What you are asked to do -
The entries follow. Print each one exactly.

☆ ☆ ☆ ☆ ☆

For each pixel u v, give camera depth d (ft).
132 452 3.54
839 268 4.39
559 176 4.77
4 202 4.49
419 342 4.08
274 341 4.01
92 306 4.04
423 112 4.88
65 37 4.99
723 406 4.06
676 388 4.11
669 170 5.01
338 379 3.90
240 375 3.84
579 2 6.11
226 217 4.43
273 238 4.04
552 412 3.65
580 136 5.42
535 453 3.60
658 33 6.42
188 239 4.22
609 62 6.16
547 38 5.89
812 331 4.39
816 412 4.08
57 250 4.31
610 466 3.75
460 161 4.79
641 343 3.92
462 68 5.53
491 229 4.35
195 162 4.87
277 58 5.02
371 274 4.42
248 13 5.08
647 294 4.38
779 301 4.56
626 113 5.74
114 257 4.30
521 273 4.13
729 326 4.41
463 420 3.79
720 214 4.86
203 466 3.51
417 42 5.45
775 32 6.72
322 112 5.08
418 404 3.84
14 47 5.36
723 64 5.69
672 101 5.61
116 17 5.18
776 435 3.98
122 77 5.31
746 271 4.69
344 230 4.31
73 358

☆ ☆ ☆ ☆ ☆

Exercise answer -
For each pixel u v, give camera depth d (ft).
132 452 3.54
839 268 4.39
559 176 4.77
4 202 4.49
419 342 4.08
274 341 4.01
92 306 4.04
423 112 4.88
65 37 4.99
723 406 4.06
676 388 4.11
669 170 5.01
338 379 3.90
240 375 3.84
579 2 6.11
226 217 4.43
273 238 4.04
552 412 3.65
580 136 5.42
535 453 3.60
658 33 6.42
188 239 4.22
609 62 6.16
547 38 5.89
812 331 4.39
816 412 4.08
57 250 4.31
610 466 3.75
460 161 4.79
641 343 3.92
462 68 5.53
491 229 4.35
195 162 4.87
277 58 5.02
371 274 4.42
248 13 5.08
647 294 4.38
779 301 4.56
626 113 5.74
114 257 4.30
521 273 4.13
729 326 4.41
463 420 3.79
720 214 4.86
203 466 3.51
417 42 5.45
775 32 6.72
322 112 5.08
418 404 3.84
14 47 5.36
723 64 5.69
672 101 5.61
116 17 5.18
776 435 3.98
122 77 5.31
746 271 4.69
344 230 4.31
73 358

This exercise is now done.